WT: No, you're absolutely right. Economically you just simply couldn't do it before. You had to buy space for your five minutes of action sequence with 90 minutes of (as you're saying) old men pointing at maps.
That's the difference of this film which made it an interesting challenge. How do you balance the action and still make people understand the confluence of circumstances that made the miraculous outcome to this battle possible?
If you were writing this movie as a fictional narrative, there are so many coincidences people would doubt. They just seem too impossible to be believed, but you need to make sure that they get into the story because they are what makes the story so fascinating.
Military.com: After the screening I attended, I tried to speak with people who didn't know the history as well as I did, just to make sure they could follow the story. Everyone reported that they could understand what was going on all the way through the movie. That's impressive. How did you distill this sprawling story down to two hours?
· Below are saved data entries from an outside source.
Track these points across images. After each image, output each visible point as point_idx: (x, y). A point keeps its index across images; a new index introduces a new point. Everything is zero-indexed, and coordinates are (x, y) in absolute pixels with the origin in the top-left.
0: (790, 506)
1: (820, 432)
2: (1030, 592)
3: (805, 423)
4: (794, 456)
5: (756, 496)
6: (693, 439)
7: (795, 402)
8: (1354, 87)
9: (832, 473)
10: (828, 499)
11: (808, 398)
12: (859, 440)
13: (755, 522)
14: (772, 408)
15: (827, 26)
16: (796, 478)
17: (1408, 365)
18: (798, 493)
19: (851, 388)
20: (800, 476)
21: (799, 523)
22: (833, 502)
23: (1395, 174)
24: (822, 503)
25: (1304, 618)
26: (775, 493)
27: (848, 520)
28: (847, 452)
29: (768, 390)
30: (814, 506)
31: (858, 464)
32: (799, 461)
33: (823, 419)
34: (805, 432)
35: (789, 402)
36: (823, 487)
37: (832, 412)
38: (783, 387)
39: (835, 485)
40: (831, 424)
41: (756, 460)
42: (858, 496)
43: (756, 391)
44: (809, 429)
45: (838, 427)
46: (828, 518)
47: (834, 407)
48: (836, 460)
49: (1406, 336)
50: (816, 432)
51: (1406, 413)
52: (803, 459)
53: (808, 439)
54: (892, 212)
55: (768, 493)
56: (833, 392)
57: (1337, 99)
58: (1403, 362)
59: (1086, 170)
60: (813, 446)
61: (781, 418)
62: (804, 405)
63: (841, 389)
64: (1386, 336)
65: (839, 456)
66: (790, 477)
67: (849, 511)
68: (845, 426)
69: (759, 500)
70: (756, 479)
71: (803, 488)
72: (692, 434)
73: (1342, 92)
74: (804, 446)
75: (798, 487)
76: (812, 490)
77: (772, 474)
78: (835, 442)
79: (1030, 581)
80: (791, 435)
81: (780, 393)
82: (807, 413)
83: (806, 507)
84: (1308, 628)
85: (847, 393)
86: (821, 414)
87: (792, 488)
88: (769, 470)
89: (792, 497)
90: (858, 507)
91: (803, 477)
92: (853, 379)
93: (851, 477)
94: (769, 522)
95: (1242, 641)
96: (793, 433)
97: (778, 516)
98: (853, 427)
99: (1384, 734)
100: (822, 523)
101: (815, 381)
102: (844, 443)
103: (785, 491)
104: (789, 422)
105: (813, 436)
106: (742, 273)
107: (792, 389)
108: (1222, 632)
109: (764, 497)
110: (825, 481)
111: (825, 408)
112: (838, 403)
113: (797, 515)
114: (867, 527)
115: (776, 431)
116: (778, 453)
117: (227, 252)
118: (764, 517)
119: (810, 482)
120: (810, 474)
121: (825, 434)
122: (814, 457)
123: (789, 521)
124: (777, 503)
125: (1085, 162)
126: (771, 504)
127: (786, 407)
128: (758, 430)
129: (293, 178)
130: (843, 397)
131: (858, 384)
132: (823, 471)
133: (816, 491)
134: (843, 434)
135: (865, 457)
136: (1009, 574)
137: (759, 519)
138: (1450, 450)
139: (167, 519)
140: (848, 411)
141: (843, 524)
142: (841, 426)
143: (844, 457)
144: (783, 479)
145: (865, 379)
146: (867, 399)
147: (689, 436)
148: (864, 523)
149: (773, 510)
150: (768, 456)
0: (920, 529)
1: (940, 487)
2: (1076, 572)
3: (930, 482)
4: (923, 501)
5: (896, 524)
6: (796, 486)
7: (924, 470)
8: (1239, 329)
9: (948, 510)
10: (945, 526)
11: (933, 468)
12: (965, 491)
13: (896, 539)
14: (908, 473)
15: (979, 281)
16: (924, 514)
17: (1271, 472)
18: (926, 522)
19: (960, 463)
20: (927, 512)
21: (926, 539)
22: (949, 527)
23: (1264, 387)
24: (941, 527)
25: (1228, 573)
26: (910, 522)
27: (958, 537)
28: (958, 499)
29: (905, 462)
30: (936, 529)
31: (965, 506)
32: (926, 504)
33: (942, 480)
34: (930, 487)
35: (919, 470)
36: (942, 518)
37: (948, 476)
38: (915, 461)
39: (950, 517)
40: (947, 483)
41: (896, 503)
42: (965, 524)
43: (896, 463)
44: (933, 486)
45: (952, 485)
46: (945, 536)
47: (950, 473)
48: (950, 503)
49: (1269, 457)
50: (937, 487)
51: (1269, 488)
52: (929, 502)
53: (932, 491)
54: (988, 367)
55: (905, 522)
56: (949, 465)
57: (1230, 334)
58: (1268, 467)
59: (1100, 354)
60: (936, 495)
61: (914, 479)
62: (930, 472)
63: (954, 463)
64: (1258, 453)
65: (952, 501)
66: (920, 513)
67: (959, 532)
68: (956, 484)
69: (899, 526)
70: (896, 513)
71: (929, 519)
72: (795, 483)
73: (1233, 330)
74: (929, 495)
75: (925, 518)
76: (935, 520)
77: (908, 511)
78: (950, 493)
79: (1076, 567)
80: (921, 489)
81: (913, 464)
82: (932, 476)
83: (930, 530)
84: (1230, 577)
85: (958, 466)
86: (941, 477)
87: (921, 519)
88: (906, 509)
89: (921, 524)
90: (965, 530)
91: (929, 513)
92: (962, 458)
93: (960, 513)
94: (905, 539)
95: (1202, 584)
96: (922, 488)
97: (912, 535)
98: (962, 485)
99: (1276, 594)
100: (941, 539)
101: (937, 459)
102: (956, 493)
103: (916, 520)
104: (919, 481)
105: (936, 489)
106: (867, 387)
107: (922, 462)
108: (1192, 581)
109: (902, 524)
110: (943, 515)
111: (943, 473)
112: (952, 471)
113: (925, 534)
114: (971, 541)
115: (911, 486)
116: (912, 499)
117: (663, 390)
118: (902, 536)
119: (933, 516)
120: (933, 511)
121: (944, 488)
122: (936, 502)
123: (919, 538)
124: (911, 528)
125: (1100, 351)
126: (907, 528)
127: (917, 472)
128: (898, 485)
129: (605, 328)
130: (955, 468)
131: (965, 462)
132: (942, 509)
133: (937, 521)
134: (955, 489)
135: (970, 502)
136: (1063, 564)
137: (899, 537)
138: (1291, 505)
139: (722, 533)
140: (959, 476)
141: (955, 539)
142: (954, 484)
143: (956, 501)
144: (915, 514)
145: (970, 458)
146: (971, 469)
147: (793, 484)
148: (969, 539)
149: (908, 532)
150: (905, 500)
WT: It was like this giant jigsaw puzzle. When I began, it looked like I was trying to track the Zodiac killer. I had a wall with cards that showed every major event in the battle. I just stood in front of it for weeks trying to figure out how to pare it down.
I ultimately realized that the Dick Best dive bombing story was one story that could make it work. We needed to tell the Japanese side of it because it's when you include their side that you end up with this epic, classic throwback of a film. The movie wouldn't feel modern if you didn't properly recognize that there was and heroism and tragedy on their side as well.
Finally, how do you also tell the codebreaking story? With each of them roughly one third of the movie, how do you fit that into two hours? That was certainly why it took so many years to develop the movie because you have to make people emotionally engaged by the end of the movie. You're not just making a documentary, you're telling something about the real human beings who put themselves on the line.